No consumes drogas por un tema de salud y has mencionado experiencias espirituales guiadas por chamanes. ¿Alguna de ellas ocurrió en Sudamérica —en Perú o Brasil—, quizá con ayahuasca? ¿Cómo han moldeado esos viajes tu visión sobre la creatividad, la conciencia o el performance?
Sí. Yo no tomo nada: alcohol o marihuana quizá una vez al año, como algo especial para escuchar un disco nuevo —“a ver cómo suena con weed”—, y ni siquiera me hace mucho bien. Hace algunos años trabajé con un chamán peruano que me voló la cabeza y pareció sanar mis problemas de hígado, que tengo desde niño. Sigo trabajando con él y con su esposa, y ese trabajo me parece asombroso.
Vengo de una formación en meditación, así que tengo maneras de integrar esas experiencias. He enseñado danza extática por 30 años, y eso también me da herramientas para integrarlas. No se trata de un “subidón” superficial: pueden enseñarte algo real. También sé que en Perú hay gente harta del turismo de ayahuasca, que puede ser abusivo. Por eso soy cuidadoso con lo que digo al respecto.
—Tus letras siempre han explorado la conexión, la espiritualidad, el amor, la búsqueda de sentido. ¿Cómo influyó esa trayectoria al escribir tu primera novela, When I Die for the first time, publicada el año pasado? Recibió buenas críticas y tiene mucho sexo explícito.
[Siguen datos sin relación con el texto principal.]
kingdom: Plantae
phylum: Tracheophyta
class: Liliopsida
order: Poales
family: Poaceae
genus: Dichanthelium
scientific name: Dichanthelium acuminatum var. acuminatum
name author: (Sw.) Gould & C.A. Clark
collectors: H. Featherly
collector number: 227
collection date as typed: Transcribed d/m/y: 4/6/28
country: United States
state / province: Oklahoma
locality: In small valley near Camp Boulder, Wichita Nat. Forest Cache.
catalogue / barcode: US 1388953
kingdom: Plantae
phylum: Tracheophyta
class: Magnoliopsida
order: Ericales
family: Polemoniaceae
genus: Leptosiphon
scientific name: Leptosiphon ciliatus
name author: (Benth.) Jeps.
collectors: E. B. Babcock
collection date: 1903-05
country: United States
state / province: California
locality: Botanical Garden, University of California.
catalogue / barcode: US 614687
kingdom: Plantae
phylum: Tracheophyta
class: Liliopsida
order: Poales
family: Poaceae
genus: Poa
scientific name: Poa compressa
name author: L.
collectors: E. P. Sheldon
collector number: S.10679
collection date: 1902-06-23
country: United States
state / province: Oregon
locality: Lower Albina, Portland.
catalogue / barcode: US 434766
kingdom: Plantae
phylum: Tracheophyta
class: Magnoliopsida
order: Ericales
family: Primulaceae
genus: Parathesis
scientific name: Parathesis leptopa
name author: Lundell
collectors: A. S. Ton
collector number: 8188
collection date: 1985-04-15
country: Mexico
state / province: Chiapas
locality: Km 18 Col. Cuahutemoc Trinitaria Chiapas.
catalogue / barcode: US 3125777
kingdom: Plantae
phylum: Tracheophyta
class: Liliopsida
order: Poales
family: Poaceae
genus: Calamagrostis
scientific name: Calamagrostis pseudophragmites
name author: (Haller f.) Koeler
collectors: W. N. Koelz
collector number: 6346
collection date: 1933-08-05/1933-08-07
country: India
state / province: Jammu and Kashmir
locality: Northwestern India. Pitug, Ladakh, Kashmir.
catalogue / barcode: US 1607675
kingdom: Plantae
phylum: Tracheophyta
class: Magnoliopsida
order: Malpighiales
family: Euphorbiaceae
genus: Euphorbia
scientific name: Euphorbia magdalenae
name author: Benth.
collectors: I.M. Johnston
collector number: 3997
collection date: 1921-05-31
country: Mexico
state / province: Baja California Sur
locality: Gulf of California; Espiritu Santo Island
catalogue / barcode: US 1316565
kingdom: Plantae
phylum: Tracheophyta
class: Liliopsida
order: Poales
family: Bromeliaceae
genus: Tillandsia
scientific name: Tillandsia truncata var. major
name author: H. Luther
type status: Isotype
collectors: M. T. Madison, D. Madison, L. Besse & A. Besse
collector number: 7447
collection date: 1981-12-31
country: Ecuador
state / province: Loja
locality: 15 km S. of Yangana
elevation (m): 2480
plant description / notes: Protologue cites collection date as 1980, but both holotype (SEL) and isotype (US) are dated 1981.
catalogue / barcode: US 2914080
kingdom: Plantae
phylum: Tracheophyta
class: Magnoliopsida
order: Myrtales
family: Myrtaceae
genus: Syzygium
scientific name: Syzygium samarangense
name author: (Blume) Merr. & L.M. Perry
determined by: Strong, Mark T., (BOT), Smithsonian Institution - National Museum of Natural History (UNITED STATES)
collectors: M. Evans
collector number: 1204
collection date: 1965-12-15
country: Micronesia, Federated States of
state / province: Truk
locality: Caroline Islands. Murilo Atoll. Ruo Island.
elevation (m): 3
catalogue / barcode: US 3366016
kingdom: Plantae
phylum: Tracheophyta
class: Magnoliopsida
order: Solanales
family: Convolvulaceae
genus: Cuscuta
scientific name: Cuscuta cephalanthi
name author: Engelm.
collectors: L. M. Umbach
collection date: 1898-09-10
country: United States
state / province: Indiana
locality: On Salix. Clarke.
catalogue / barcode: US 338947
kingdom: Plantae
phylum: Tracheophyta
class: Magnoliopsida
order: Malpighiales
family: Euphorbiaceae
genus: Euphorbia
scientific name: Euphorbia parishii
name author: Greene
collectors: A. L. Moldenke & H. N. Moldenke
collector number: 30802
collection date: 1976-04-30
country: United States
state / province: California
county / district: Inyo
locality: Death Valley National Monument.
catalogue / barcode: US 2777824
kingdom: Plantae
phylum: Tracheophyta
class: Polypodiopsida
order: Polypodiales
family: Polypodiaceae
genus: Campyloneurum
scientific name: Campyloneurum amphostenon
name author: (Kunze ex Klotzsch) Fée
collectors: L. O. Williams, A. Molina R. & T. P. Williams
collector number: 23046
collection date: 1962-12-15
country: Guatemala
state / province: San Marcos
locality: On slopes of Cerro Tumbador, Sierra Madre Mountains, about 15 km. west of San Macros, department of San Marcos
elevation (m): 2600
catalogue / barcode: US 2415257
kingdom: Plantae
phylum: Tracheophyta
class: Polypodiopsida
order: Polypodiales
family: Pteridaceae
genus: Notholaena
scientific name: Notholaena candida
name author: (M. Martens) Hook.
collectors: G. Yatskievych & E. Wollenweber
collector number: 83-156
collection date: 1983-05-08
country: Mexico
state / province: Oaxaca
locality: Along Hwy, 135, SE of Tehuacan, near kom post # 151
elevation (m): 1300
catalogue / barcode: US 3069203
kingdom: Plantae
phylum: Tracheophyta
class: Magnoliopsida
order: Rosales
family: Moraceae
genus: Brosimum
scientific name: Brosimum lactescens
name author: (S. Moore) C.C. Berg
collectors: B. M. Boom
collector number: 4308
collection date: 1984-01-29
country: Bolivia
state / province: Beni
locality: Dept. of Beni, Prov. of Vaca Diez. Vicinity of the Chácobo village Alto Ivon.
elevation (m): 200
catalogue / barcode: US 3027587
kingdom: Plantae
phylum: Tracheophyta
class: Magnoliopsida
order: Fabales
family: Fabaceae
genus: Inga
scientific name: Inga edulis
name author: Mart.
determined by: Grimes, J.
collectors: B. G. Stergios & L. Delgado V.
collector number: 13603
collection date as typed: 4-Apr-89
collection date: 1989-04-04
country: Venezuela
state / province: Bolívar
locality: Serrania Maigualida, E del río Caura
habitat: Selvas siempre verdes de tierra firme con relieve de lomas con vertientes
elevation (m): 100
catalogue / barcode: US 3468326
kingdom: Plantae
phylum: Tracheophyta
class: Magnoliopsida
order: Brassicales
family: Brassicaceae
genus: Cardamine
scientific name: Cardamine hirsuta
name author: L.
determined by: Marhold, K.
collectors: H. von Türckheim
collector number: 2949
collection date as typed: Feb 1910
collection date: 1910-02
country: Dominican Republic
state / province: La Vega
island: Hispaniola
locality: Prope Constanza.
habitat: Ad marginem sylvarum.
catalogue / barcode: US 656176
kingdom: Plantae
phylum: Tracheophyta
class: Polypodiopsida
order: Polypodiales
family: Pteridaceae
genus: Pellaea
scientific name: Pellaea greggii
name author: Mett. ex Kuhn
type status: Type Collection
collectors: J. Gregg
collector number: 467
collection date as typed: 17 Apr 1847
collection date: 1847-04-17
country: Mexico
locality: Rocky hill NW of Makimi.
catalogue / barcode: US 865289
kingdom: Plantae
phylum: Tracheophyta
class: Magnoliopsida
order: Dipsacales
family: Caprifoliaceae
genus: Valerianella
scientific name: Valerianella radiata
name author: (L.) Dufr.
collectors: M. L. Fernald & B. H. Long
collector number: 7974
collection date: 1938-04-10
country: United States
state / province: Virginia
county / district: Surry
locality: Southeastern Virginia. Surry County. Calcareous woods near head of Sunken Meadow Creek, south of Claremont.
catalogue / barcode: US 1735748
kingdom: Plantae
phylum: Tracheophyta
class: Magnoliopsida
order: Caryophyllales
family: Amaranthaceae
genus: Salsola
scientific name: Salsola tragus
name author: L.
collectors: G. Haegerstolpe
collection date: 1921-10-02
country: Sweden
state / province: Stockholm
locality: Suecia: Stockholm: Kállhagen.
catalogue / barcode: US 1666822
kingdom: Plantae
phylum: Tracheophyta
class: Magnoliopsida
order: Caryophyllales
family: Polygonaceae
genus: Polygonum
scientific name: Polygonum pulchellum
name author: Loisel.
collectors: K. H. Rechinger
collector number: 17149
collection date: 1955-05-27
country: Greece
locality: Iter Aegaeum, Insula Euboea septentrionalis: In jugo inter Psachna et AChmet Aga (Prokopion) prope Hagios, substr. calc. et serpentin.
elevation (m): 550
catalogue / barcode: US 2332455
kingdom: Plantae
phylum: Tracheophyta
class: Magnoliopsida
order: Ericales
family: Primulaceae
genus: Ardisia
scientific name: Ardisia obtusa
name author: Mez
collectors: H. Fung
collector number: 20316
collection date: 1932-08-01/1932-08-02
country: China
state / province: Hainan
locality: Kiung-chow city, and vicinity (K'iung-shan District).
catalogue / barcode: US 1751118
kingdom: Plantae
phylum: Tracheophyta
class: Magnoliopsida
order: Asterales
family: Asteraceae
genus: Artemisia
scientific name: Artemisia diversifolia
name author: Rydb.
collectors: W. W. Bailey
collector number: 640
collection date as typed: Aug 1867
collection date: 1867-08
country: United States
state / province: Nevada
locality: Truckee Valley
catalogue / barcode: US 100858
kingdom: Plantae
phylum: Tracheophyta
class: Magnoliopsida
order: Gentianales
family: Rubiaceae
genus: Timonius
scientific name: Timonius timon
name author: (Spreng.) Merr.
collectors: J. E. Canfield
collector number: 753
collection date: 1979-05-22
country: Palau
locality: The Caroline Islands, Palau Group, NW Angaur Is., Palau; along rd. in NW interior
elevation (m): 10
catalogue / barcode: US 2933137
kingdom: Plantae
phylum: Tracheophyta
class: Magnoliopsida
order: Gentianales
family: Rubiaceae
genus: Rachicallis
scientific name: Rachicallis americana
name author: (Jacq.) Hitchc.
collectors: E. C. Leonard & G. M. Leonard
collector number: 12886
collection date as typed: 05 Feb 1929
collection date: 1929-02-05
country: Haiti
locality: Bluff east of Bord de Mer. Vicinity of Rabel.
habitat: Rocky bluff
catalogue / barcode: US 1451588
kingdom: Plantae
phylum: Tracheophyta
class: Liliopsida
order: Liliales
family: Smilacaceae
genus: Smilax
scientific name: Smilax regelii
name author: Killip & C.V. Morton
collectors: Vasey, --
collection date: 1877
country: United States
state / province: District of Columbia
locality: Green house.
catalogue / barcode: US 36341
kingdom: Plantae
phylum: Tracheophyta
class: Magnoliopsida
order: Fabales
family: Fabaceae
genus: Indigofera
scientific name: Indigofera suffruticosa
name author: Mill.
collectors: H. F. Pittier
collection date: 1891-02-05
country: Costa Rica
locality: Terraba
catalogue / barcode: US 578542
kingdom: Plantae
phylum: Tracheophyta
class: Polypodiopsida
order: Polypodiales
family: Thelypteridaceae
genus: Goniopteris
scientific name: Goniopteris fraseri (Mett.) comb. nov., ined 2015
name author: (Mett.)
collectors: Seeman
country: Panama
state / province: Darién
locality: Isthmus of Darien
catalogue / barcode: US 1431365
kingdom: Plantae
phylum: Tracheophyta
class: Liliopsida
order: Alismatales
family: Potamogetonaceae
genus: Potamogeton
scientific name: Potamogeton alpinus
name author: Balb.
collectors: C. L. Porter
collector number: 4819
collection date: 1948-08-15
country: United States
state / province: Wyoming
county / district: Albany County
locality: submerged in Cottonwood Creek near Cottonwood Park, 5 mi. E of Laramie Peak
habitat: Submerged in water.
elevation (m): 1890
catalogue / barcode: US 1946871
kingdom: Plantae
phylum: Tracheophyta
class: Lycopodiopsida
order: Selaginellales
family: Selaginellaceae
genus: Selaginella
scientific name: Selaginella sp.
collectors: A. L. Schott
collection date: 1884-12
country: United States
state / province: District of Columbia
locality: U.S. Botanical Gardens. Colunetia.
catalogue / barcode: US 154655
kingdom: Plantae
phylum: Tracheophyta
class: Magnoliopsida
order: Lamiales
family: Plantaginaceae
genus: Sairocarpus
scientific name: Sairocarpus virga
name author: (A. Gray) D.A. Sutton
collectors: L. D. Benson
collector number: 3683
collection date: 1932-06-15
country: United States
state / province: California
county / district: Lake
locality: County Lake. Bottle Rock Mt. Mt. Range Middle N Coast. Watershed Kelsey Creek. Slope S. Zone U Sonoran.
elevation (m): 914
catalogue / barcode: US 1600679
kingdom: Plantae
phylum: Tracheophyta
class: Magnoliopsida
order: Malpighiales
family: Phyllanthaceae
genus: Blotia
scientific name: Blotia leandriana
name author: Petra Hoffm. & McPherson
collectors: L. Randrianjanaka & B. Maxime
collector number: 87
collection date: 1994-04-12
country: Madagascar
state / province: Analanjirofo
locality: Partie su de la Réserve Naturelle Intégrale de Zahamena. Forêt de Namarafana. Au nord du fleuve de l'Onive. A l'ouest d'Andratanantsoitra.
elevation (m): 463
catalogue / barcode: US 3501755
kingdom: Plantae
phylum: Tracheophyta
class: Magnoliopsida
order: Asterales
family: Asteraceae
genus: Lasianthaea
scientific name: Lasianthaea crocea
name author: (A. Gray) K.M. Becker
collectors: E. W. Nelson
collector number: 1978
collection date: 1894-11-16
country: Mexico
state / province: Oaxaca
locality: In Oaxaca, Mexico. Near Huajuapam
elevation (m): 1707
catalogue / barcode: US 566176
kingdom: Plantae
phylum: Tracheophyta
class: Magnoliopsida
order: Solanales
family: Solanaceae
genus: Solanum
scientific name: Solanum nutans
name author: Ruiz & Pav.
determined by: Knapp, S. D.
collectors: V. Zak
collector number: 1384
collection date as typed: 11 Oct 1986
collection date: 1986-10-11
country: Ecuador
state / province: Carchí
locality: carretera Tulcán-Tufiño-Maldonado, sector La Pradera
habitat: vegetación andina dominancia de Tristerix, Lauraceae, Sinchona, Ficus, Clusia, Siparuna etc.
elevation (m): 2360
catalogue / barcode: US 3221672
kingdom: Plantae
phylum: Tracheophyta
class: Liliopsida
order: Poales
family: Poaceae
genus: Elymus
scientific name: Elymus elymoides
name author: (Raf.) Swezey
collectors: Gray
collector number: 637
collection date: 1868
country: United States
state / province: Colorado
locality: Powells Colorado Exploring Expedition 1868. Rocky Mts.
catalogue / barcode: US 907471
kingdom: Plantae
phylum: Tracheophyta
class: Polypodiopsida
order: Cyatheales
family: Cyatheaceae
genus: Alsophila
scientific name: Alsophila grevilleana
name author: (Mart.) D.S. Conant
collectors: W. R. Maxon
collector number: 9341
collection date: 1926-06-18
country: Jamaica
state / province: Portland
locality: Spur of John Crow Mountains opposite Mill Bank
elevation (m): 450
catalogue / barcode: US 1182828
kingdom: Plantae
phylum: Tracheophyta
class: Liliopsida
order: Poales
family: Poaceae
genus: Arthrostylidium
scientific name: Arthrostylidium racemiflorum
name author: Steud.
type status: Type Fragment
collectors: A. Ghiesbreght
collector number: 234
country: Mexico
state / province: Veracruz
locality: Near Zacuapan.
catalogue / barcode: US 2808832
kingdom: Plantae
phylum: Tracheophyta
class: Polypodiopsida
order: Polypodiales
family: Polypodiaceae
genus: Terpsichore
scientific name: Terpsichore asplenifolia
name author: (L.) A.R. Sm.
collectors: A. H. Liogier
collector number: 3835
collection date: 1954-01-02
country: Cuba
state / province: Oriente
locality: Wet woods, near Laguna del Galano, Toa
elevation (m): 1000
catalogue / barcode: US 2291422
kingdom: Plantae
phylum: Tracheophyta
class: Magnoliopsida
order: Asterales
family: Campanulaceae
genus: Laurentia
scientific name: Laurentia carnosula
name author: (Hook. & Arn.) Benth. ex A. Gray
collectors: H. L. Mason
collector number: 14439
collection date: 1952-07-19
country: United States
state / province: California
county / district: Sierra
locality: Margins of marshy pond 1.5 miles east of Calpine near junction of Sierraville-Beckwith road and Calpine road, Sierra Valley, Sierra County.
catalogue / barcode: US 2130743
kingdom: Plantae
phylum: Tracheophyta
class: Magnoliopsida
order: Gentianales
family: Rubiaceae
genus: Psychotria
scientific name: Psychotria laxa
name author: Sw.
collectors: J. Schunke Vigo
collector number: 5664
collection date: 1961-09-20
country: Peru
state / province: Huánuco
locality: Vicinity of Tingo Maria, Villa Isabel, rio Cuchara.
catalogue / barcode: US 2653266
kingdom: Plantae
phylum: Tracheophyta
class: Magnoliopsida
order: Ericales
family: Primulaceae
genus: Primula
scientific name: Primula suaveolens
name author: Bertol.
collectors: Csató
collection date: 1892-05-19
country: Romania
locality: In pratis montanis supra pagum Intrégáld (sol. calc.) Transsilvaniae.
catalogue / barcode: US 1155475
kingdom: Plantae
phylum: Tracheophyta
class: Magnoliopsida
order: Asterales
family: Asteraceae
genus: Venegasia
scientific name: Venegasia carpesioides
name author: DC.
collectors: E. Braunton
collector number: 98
—Me tomó más de diez años escribirla. Creo que fue una manera de procesar traumas de los noventa, cuando yo estaba completamente sobrio y varios compañeros de banda se volvieron adictos a distintas sustancias. Temí que alguno muriera, y me sentía muy solo. Así nació una historia sobre un cantante, Seth Brakes, con problemas de adicción. También quise hablar de la sexualidad sagrada, un tema tabú del que nadie enseña nada. La novela es una comedia oscura sobre el deseo, el amor, los fantasmas y las adicciones. He recuperado los derechos sobre el libro porque no me gustó el trabajo de la editorial y en un par de meses saldrá la versión en audiolibro. Estoy preparando una segunda parte: el personaje principal termina en el Amazonas peruano, donde inicia un viaje de sanación. Ahora mismo Seth Brakes está en Perú. Esa será la historia del próximo libro, si logro completarlo. Escribirlo fue dificilísimo, pero necesario.